In Lie group land (where you're doing differential geometry), given a finite-dimensional Lie algebra g, you can find a faithful representation g → End(V) by Ado's theorem. Then you can take the group generated by the exponentiation of the image to get a Lie group G⊆GL(V) whose Lie algebra is g. I think this is correct, but please do tell me if there's a mistake.

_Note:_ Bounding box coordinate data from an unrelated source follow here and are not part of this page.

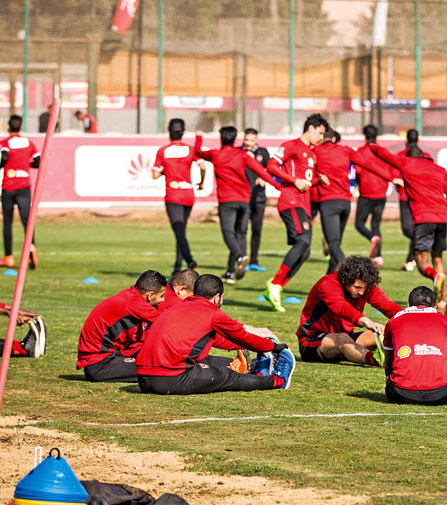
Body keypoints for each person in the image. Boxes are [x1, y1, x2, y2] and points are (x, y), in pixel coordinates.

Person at [137, 274, 295, 394]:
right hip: (167, 377)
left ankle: (258, 368)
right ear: (218, 296)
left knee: (207, 362)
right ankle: (277, 380)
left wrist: (262, 347)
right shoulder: (212, 312)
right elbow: (242, 336)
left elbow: (215, 340)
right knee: (228, 376)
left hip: (142, 377)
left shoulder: (180, 306)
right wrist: (273, 347)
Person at [369, 143, 447, 308]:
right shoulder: (441, 171)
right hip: (441, 220)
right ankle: (440, 299)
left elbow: (384, 154)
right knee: (438, 257)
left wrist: (371, 144)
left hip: (424, 219)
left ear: (409, 157)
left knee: (421, 260)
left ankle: (434, 276)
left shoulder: (407, 164)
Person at [263, 113, 330, 310]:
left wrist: (319, 180)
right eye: (320, 133)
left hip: (303, 204)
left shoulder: (312, 153)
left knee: (306, 250)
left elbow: (306, 182)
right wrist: (294, 181)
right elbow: (271, 165)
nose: (320, 137)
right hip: (290, 201)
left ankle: (276, 288)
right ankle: (274, 284)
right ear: (310, 128)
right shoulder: (291, 145)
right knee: (303, 241)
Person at [194, 126, 276, 284]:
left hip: (228, 200)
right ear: (236, 138)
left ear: (221, 138)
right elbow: (261, 171)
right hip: (245, 200)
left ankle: (240, 257)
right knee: (240, 234)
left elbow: (198, 152)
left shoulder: (216, 154)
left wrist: (199, 137)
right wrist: (280, 186)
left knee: (228, 234)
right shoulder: (242, 154)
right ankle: (231, 271)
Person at [314, 127, 399, 274]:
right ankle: (327, 284)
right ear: (334, 138)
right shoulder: (345, 150)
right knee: (338, 243)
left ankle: (349, 271)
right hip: (345, 202)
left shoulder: (315, 151)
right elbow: (370, 165)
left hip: (329, 202)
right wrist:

This argument relies on the exponential map, which we don't have an the algebraic setting. Is there some other argument to show that any finite-dimensional Lie algebra g is the Lie algebra of some algebraic group (a closed subgroup of GL(V) cut out by polynomials)?

Best Answer

A Lie subalgebra of $\mathfrak{gl}(n,k)$ which is the Lie algebra of an algebraic subgroup of $GL(n,k)$ is called an algebraic subalgebra. Apparently there are Lie subalgebras which are not algebraic, even in characteristic zero. If $\mathfrak{g}$ is the Lie algebra of an affine algebraic group then it must be ad-algebraic, ie. its image in $\operatorname{End}(\mathfrak{g})$ under the adjoint representation must be an algebraic subalgebra. An example of a non-ad-algebraic Lie algebra is given on pg. 385 of Lie Algebras and Algebraic Groups, by Tauvel and Yu.